A drug against Alzheimer's manages to reduce memory loss for the first time in history
Historic day for Alzheimer's patients. For the first time, a drug approved by the US Government's Food and Drug Administration has been shown to be able to “slow down cognitive decline and memory loss,” according to a team of scientists from Brigham and Women's Hospital in Boston ( USA) in the journal Neuron.
Thus, the results of the experimental study have pioneeringly described the structure of a special type of amyloid beta plaque protein, essential for the transmission of information between neurons, and associated with the progression of Alzheimer's disease.. In this way, scientists have shown that small aggregates of this protein float through brain tissue fluid, reaching many regions of the brain and altering the functioning of local neurons.
Research has succeeded in isolating small amyloid aggregates from the brains of postmortem Alzheimer's patients. This achievement has made it possible to study the structure of these “lumps”, which exist outside the plates and are considered highly toxic, as well as to verify their effect on synapses.. The research also provides evidence that the lecanemab treatment, an antibody therapy that could neutralize these small diffusible aggregates, is capable of binding to them and helping to neutralize their action.
Alzheimer's, one of the causes of dementia, affects more than 50 million people worldwide.. Previous research has found that AD patients have an abnormal buildup of a naturally occurring substance—amyloid beta protein—in the brain that can alter neurotransmission.. Currently, the disease has no cure.. But in recent years, scientists have developed new treatments that can reduce AD symptoms, such as memory loss.
“For the first time in human history”
“The article is very timely because, for the first time in human history, we have an agent capable of treating Alzheimer's patients in a way that slows their cognitive decline,” said Dennis Selkoe, author of the Brigham article. and Women's Hospital in Boston, who continues: “We had never been able to say those words until the last few months”. And, in a phase III clinical trial, lecanemab slowed cognitive decline in patients with incipient AD.
The scientists suspect that the drug's positive effect may be linked to its ability to bind to and neutralize soluble amyloid beta protein aggregates, also known as protofibrils or oligomers, which are small, free-floating clumps of amyloid beta protein.. These small clumps can form in the brain before further aggregating into large amyloid plaques.. Small aggregates can also detach and diffuse from already existing amyloid plaques.
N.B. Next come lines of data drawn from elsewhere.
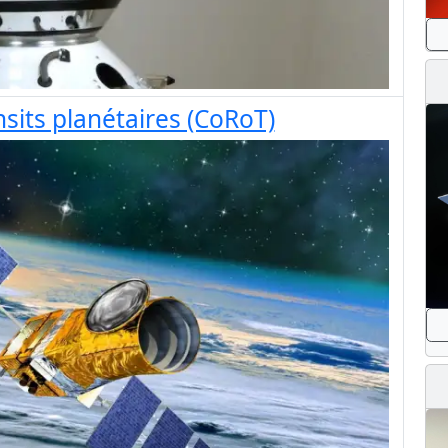
sits planétaires (CoRoT)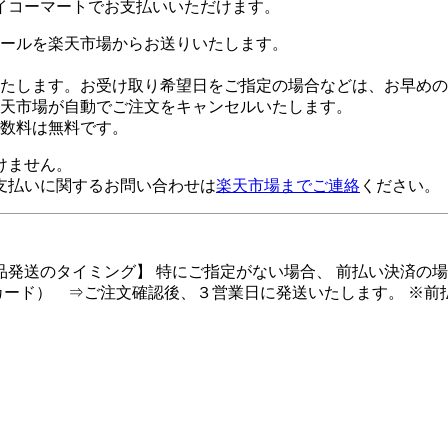
イコーマートでお支払いいただけます。
ールを楽天市場からお送りいたします。
たします。お受け取り希望日をご指定の場合などは、お早めの
楽天市場が自動でご注文をキャンセルいたします。
数料は無料です。
けません。
支払いに関するお問い合わせは
楽天市場までご連絡
ください。
商品発送のタイミング】 特にご指定がない場合、 前払い決済の
カード） ⇒ご注文確認後、３営業日に発送いたします。 ※前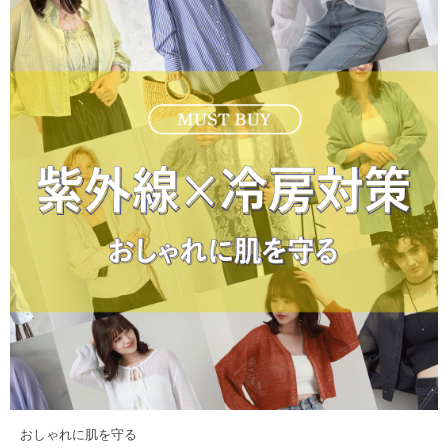
おしゃれに肌を守る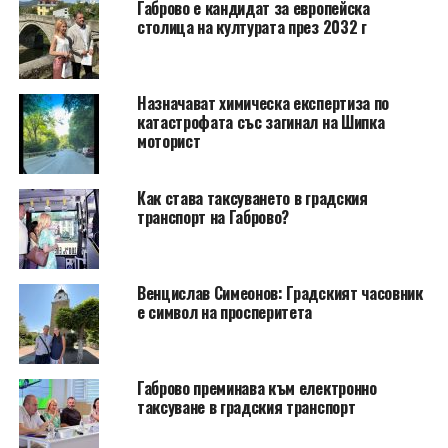
Габрово е кандидат за европейска
столица на културата през 2032 г
Назначават химическа експертиза по
катастрофата със загинал на Шипка
моторист
Как става таксуването в градския
транспорт на Габрово?
Венцислав Симеонов: Градският часовник
е символ на просперитета
Габрово преминава към електронно
таксуване в градския транспорт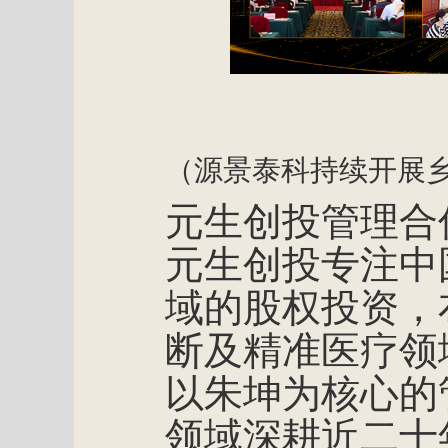
（源景泰科持续开展
元生创投管理合
元生创投专注中
域的股权投资，
断及精准医疗领
以朱坤为核心的
领域深耕近二十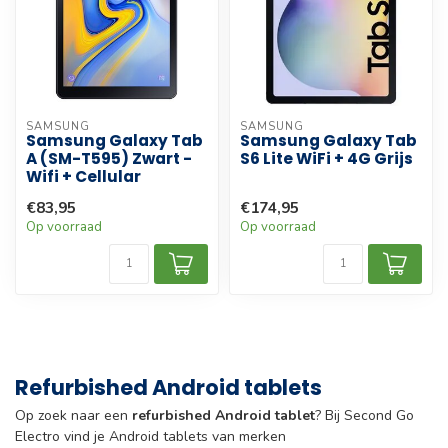
SAMSUNG
SAMSUNG
Samsung Galaxy Tab
Samsung Galaxy Tab
A (SM-T595) Zwart -
S6 Lite WiFi + 4G Grijs
Wifi + Cellular
€83,95
€174,95
Op voorraad
Op voorraad
Refurbished Android tablets
Op zoek naar een
refurbished Android tablet
? Bij Second Go
Electro vind je Android tablets van merken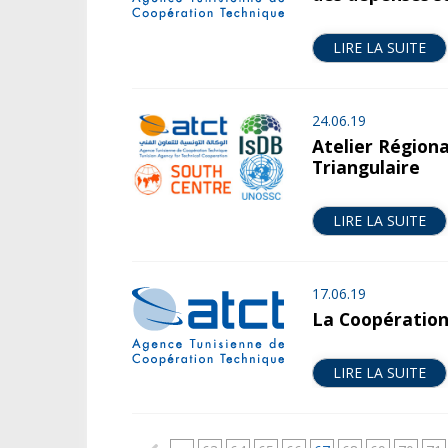
LIRE LA SUITE
24.06.19
Atelier Régiona
Triangulaire
LIRE LA SUITE
17.06.19
La Coopération
LIRE LA SUITE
“But no one has been able to define with structural rigor what a 'protofibril' or 'oligomer' is that lecanemab binds to,” said Andrew Stern, a neurologist at Brigham and Women's Hospital and first author of the study.. “Our work identifies this structure after isolating it from the human brain. This is important because patients and drug manufacturers will want to know exactly what lecanemab binds to.. Could you reveal something special about how it works?” he wonders.
This is how Stern, Selkoe and their team were able to isolate the floating beta-amyloid aggregates by immersing postmortem brain tissues from typical AD patients in saline solutions, which were then centrifuged at high speed.. These tiny amyloid beta protein aggregates gain access to important brain structures such as the hippocampus, which plays a key role in memory.. In collaboration with colleagues at the Cambridge Molecular Biology Laboratory, UK, they determined the atomic structure of these tiny aggregates, right down to the individual atom.
“If you don't know your enemies, it's hard to beat them,” Selkoe exemplifies. “It was a very nice coincidence that all this work we were doing coincided with the time that lecanemab became widely known and available.. This investigation brings together the identity of the bad guy and something that can neutralize him.”
Next, the team plans to observe how these tiny amyloid beta aggregates travel through the brains of living animals and to study how the immune system responds to these toxic substances.. Recent research has shown that the brain's immune system's reaction to amyloid beta is a key component of AD.. “If we can figure out exactly how these tiny diffusible fibrils exert their toxicity, perhaps the next AD drugs may be better,” says Stern.